TISA aims at liberalizing the worldwide trade of services such as banking, health care and transport,. But it also deals with telecommunication services and electronic commerce. As such TISA complements the TTIP negotiations.
Particular reason for concern seems to pose Art. 6 of the leaked document
Article 6: Transfer or Access to Source Code
1. No Party may require the transfer of, or access to, source code of software owned by a person of another Party, as a condition of providing services related to such software in its territory.
2. For purposes of this Article, software subject to paragraph 1 is limited to mass-market software, and does not include software used for critical infrastructure.
The EFF believe that this provision will prohibit countries from enacting “free and open source software mandates” without ,however, explaining why.
Beuth goes a step further and maintains that this provision, if enacted, would prevent countries from initiating public tenders in which free and open Source software was a prerequisite. As such, authorities would have to allow companies such as Microsoft to take part in public tenders, instead of limiting the offerors to Linux Distributions.
This contribution will try to strike a balance:
The draft Art. 6 should be understood from the background of IT-Firms, who are the rightful copyright holders of software and who have a particular economic interest in not disclosing their code to service providers in a vertical market.
That the provision is not yet fully developed, goes without saying. We do, for instance, not know what exactly will be defined as “services”. Will research and innovation also count as a service? If so, will there be special exceptions as currently contained in the Computer Program Directive 2009/24/EC, particularly in Art. 5 and 6? Neither do we do know to what extent the draft provisions may breach other bilateral or multilateral agreements, including the WTO or GATS, as they are -after all - just drafts.

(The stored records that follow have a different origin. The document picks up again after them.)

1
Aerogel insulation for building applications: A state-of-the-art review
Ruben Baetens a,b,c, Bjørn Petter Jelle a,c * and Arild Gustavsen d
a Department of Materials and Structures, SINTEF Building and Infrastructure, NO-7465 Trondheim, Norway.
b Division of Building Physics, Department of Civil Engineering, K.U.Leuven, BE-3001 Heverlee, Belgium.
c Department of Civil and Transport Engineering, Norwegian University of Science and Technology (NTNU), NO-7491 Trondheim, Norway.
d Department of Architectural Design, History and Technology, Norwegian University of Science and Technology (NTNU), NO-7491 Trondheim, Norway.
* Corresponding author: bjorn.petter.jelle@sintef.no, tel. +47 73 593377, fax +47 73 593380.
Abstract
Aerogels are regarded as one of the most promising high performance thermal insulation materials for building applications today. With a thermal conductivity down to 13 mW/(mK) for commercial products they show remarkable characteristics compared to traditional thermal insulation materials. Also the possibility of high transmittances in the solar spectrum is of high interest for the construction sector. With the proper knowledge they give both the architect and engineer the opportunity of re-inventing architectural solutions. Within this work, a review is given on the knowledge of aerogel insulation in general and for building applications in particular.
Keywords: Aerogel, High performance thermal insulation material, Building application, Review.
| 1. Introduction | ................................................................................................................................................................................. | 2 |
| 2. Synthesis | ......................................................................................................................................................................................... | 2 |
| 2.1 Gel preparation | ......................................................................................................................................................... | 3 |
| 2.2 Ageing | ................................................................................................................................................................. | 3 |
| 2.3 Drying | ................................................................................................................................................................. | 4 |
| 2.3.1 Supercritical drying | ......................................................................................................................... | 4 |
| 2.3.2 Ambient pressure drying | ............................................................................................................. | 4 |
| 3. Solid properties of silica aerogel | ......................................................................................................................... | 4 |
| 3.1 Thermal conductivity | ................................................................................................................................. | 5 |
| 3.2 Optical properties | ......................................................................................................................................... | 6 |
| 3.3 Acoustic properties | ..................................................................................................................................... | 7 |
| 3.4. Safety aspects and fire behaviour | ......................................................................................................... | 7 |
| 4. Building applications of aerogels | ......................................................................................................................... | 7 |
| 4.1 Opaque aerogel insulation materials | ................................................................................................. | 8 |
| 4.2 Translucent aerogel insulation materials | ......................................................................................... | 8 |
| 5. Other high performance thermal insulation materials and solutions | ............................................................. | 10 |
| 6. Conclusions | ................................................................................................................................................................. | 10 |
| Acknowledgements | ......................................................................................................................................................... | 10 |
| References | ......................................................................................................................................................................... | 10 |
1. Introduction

As to the EFF´s position: Free and Open Source Software (FOSS) will not be “owned” by any party, who will be unwilling to provide source code. On the contrary:There is either no “owner “of an open source product, as it was composed by a multitude of free software developers keen to open it up for the whole world. Or there is an owner, but one with a clear mission. This can either be a foundation, conceived to uphold the idea of FOSS, or a company that discovered FOSS´ benefits and changed its business model accordingly. Neither would fall foul of the above provisions which do not question the basis on which FOSS relies, namely the international and national copyright regimes. As long as software developers may license their contributions under FOSS licenses, FOSS will flourish. Open v. Closed source becomes a matter of choice.

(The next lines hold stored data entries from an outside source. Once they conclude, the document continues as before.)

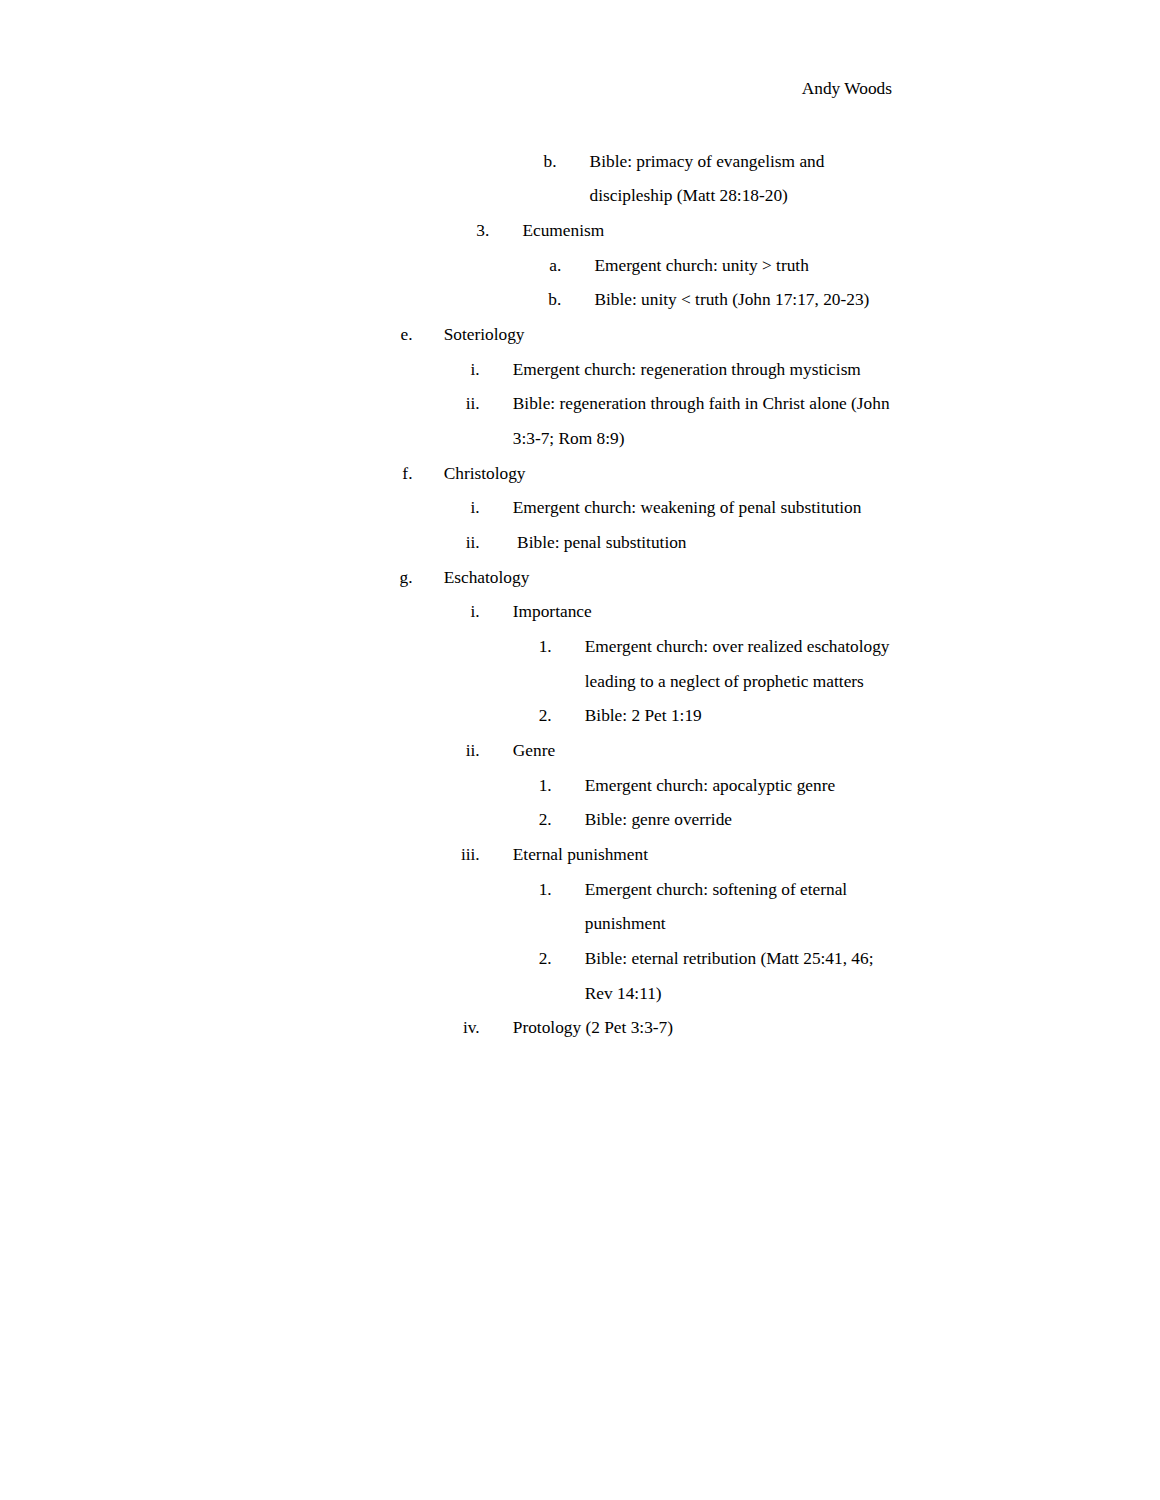Andy Woods
Bible: primacy of evangelism and discipleship (Matt 28:18-20)
Ecumenism
Emergent church: unity > truth
Bible: unity < truth (John 17:17, 20-23)
Soteriology
Emergent church: regeneration through mysticism
Bible: regeneration through faith in Christ alone (John 3:3-7; Rom 8:9)
Christology
Emergent church: weakening of penal substitution
Bible: penal substitution
Eschatology
Importance
Emergent church: over realized eschatology leading to a neglect of prophetic matters
Bible: 2 Pet 1:19
Genre
Emergent church: apocalyptic genre
Bible: genre override
Eternal punishment
Emergent church: softening of eternal punishment
Bible: eternal retribution (Matt 25:41, 46; Rev 14:11)
Protology (2 Pet 3:3-7)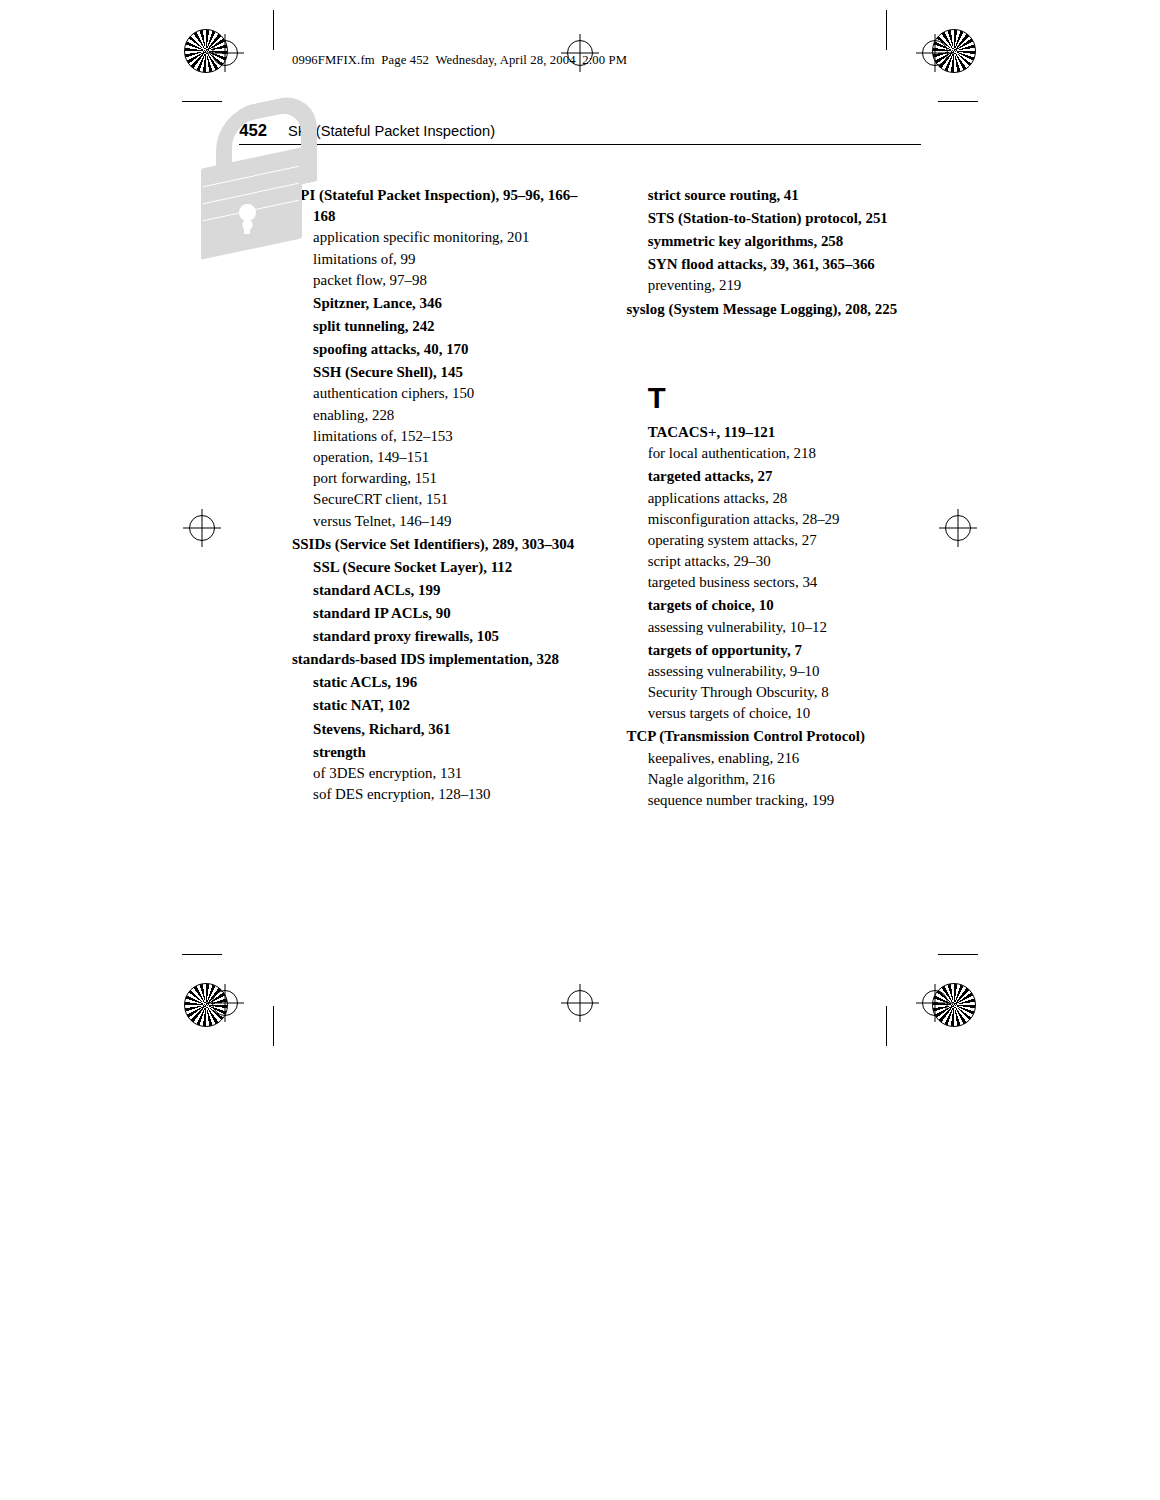0996FMFIX.fm Page 452 Wednesday, April 28, 2004 2:00 PM
452 SPI (Stateful Packet Inspection)
SPI (Stateful Packet Inspection), 95–96, 166–168
application specific monitoring, 201
limitations of, 99
packet flow, 97–98
Spitzner, Lance, 346
split tunneling, 242
spoofing attacks, 40, 170
SSH (Secure Shell), 145
authentication ciphers, 150
enabling, 228
limitations of, 152–153
operation, 149–151
port forwarding, 151
SecureCRT client, 151
versus Telnet, 146–149
SSIDs (Service Set Identifiers), 289, 303–304
SSL (Secure Socket Layer), 112
standard ACLs, 199
standard IP ACLs, 90
standard proxy firewalls, 105
standards-based IDS implementation, 328
static ACLs, 196
static NAT, 102
Stevens, Richard, 361
strength
of 3DES encryption, 131
sof DES encryption, 128–130
strict source routing, 41
STS (Station-to-Station) protocol, 251
symmetric key algorithms, 258
SYN flood attacks, 39, 361, 365–366
preventing, 219
syslog (System Message Logging), 208, 225
T
TACACS+, 119–121
for local authentication, 218
targeted attacks, 27
applications attacks, 28
misconfiguration attacks, 28–29
operating system attacks, 27
script attacks, 29–30
targeted business sectors, 34
targets of choice, 10
assessing vulnerability, 10–12
targets of opportunity, 7
assessing vulnerability, 9–10
Security Through Obscurity, 8
versus targets of choice, 10
TCP (Transmission Control Protocol)
keepalives, enabling, 216
Nagle algorithm, 216
sequence number tracking, 199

The assumption that a Free Trade Agreement will provide the basis for turning back the wheel of history and wipe out all legal achievements on and around FOSS is sensational, but nothing more. Fact is that FOSS has become an integral part of most computer driven devices, so that abolishing it would be an economic suicide mission - which can hardly be in the interest of the drafters.

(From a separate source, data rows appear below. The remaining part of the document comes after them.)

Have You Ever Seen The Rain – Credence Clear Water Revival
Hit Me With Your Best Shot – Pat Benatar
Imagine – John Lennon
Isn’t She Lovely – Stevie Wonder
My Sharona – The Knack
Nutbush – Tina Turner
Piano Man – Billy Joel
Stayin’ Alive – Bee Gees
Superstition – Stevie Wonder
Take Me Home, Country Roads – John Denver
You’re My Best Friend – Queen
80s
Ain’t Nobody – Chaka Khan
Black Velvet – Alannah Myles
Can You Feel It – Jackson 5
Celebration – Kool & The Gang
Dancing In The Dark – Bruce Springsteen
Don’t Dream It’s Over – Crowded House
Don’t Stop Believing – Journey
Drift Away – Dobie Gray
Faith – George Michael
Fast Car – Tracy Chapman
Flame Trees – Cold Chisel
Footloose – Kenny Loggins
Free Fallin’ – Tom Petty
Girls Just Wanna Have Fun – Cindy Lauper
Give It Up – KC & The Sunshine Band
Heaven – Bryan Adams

As to Beuth´s argument: he may have a prima facie point, but the consequences are less dramatic than pictured. Should Open Source have to compete against Closed Source - may the better win. There are already indicators, that FOSS architecture is better documented and less prone to error than closed source software developments.
All in all, there is no doubt that the TISA discussion process should be more transparent. We should, however, not too readily jump to conclusions when fed with incomplete information.